Willis Towers Watson’s Thinking Ahead Institute (TAI) recently revealed what it considers the 15-extreme risks facing investors for 2019, as well as for the years ahead. The risks run the gamut from climate change to nuclear contamination.
TAI’s research suggests, broadly, there are three hedging strategies available to institutions:
- Hold cash. Over long historical periods cash has held its real value through both episodes of deflation and inflation but there is no guarantee that this will be the case in the future.
- Derivatives. It is worth mentioning that cost and usefulness are often in opposition. The cost of derivatives protection can often be reduced by specifying more precise conditions – but the more precise the conditions, the greater the chance that they are not exactly met and hence the ‘insurance’ does not pay out.

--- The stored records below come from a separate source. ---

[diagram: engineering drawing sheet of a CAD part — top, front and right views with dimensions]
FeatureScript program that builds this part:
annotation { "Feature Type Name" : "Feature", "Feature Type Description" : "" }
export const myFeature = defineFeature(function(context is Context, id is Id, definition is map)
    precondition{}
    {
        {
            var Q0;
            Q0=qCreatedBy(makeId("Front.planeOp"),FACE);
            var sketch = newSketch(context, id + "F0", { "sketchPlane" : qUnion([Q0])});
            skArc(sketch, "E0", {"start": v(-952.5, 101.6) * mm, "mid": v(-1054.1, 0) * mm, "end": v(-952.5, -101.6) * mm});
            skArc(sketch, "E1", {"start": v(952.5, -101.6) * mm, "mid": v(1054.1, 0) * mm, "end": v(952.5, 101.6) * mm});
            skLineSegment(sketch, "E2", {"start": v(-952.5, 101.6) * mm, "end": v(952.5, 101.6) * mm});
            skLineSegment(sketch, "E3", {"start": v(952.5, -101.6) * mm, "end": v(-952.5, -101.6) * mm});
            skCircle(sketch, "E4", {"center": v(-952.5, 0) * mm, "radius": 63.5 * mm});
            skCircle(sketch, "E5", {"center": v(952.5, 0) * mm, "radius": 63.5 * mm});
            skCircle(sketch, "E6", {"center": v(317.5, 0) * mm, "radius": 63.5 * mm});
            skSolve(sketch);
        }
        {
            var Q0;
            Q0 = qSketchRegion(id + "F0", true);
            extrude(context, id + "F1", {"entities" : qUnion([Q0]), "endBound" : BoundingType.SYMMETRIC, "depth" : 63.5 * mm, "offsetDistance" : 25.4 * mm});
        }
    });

- Hold a negatively-correlated asset. There is no single asset that will work against all possible bad outcomes. Further, there is no guarantee that the expected performance of the hedge asset will actually transpire in the future event.
While we have regularly discussed the“value of holding cash,” and “hedging” within portfolios, for most investors there are only a limited number of options available. The problem becomes magnified by the lack of capital, and a disciplined investment strategy, to delve into and manage more complex risk mitigation strategies. Therefore, investors are simply told to “buy and hold,” and hope for the best.
Since institutions are actively hedging capital risk, it should be clear “buy and hold” strategies do not. However, there are actions you can take to navigate not only short-term market risk, but also long-term fundamental, economic, and environmental risks.